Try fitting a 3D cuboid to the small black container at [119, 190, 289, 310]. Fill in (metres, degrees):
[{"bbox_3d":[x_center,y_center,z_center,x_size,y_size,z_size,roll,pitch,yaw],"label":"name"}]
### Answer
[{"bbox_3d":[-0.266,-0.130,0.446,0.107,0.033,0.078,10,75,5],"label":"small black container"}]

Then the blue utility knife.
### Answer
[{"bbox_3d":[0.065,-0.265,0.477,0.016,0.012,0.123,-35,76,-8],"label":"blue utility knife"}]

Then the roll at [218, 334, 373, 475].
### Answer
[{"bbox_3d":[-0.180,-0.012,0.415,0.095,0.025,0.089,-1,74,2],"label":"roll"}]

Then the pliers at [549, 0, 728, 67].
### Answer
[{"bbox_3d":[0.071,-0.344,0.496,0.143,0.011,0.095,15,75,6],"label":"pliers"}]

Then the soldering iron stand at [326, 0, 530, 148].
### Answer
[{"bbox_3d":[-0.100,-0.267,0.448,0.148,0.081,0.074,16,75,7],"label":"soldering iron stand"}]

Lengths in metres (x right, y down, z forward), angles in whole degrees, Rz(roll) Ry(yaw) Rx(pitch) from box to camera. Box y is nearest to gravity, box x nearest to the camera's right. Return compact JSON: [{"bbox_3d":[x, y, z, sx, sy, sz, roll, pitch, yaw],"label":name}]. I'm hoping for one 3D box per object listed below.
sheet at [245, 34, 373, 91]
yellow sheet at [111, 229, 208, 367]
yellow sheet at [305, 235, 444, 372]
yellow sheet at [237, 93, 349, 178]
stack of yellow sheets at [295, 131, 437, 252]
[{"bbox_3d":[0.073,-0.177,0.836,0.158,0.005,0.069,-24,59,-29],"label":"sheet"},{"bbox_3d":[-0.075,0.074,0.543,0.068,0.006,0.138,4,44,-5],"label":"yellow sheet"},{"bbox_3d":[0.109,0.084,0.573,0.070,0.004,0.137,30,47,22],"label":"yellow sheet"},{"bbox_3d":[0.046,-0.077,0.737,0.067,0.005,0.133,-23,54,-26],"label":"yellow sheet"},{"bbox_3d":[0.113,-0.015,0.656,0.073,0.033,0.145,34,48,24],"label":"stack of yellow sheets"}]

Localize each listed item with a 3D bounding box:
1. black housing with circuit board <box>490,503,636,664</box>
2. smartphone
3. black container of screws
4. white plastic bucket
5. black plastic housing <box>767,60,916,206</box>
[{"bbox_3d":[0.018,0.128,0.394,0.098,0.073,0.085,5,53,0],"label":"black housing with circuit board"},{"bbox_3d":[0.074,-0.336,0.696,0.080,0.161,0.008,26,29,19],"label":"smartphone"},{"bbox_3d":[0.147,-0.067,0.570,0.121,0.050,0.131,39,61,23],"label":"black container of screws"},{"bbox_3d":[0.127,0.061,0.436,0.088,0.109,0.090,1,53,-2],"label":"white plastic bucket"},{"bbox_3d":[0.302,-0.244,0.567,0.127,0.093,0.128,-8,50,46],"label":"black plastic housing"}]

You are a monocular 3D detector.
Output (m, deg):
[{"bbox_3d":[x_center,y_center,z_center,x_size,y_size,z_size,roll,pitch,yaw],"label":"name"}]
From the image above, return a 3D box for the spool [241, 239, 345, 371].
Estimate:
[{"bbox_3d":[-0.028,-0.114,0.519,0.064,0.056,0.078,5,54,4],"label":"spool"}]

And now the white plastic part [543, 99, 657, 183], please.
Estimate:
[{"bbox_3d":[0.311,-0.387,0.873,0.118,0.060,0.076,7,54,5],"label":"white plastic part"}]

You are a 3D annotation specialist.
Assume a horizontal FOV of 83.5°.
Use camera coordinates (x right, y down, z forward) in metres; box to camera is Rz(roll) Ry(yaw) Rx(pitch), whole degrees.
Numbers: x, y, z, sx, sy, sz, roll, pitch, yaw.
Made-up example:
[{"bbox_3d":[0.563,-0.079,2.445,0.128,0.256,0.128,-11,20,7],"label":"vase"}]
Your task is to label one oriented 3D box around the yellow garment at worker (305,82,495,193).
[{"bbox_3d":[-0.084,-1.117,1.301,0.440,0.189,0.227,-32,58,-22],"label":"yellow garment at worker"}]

◆ Aim of the exercise
Set down the material above exactly, in full.

◆ Written solution
Try fitting a 3D cuboid to the small black container at [119, 190, 289, 310]. Fill in (metres, degrees):
[{"bbox_3d":[x_center,y_center,z_center,x_size,y_size,z_size,roll,pitch,yaw],"label":"name"}]
### Answer
[{"bbox_3d":[-0.266,-0.130,0.446,0.107,0.033,0.078,10,75,5],"label":"small black container"}]

Then the blue utility knife.
### Answer
[{"bbox_3d":[0.065,-0.265,0.477,0.016,0.012,0.123,-35,76,-8],"label":"blue utility knife"}]

Then the roll at [218, 334, 373, 475].
### Answer
[{"bbox_3d":[-0.180,-0.012,0.415,0.095,0.025,0.089,-1,74,2],"label":"roll"}]

Then the pliers at [549, 0, 728, 67].
### Answer
[{"bbox_3d":[0.071,-0.344,0.496,0.143,0.011,0.095,15,75,6],"label":"pliers"}]

Then the soldering iron stand at [326, 0, 530, 148].
### Answer
[{"bbox_3d":[-0.100,-0.267,0.448,0.148,0.081,0.074,16,75,7],"label":"soldering iron stand"}]

Lengths in metres (x right, y down, z forward), angles in whole degrees, Rz(roll) Ry(yaw) Rx(pitch) from box to camera. Box y is nearest to gravity, box x nearest to the camera's right. Return compact JSON: [{"bbox_3d":[x, y, z, sx, sy, sz, roll, pitch, yaw],"label":name}]. I'm hoping for one 3D box per object listed below.
sheet at [245, 34, 373, 91]
yellow sheet at [111, 229, 208, 367]
yellow sheet at [305, 235, 444, 372]
yellow sheet at [237, 93, 349, 178]
stack of yellow sheets at [295, 131, 437, 252]
[{"bbox_3d":[0.073,-0.177,0.836,0.158,0.005,0.069,-24,59,-29],"label":"sheet"},{"bbox_3d":[-0.075,0.074,0.543,0.068,0.006,0.138,4,44,-5],"label":"yellow sheet"},{"bbox_3d":[0.109,0.084,0.573,0.070,0.004,0.137,30,47,22],"label":"yellow sheet"},{"bbox_3d":[0.046,-0.077,0.737,0.067,0.005,0.133,-23,54,-26],"label":"yellow sheet"},{"bbox_3d":[0.113,-0.015,0.656,0.073,0.033,0.145,34,48,24],"label":"stack of yellow sheets"}]

Localize each listed item with a 3D bounding box:
1. black housing with circuit board <box>490,503,636,664</box>
2. smartphone
3. black container of screws
4. white plastic bucket
5. black plastic housing <box>767,60,916,206</box>
[{"bbox_3d":[0.018,0.128,0.394,0.098,0.073,0.085,5,53,0],"label":"black housing with circuit board"},{"bbox_3d":[0.074,-0.336,0.696,0.080,0.161,0.008,26,29,19],"label":"smartphone"},{"bbox_3d":[0.147,-0.067,0.570,0.121,0.050,0.131,39,61,23],"label":"black container of screws"},{"bbox_3d":[0.127,0.061,0.436,0.088,0.109,0.090,1,53,-2],"label":"white plastic bucket"},{"bbox_3d":[0.302,-0.244,0.567,0.127,0.093,0.128,-8,50,46],"label":"black plastic housing"}]

You are a monocular 3D detector.
Output (m, deg):
[{"bbox_3d":[x_center,y_center,z_center,x_size,y_size,z_size,roll,pitch,yaw],"label":"name"}]
From the image above, return a 3D box for the spool [241, 239, 345, 371].
Estimate:
[{"bbox_3d":[-0.028,-0.114,0.519,0.064,0.056,0.078,5,54,4],"label":"spool"}]

And now the white plastic part [543, 99, 657, 183], please.
Estimate:
[{"bbox_3d":[0.311,-0.387,0.873,0.118,0.060,0.076,7,54,5],"label":"white plastic part"}]

You are a 3D annotation specialist.
Assume a horizontal FOV of 83.5°.
Use camera coordinates (x right, y down, z forward) in metres; box to camera is Rz(roll) Ry(yaw) Rx(pitch), whole degrees.
Numbers: x, y, z, sx, sy, sz, roll, pitch, yaw.
Made-up example:
[{"bbox_3d":[0.563,-0.079,2.445,0.128,0.256,0.128,-11,20,7],"label":"vase"}]
Your task is to label one oriented 3D box around the yellow garment at worker (305,82,495,193).
[{"bbox_3d":[-0.084,-1.117,1.301,0.440,0.189,0.227,-32,58,-22],"label":"yellow garment at worker"}]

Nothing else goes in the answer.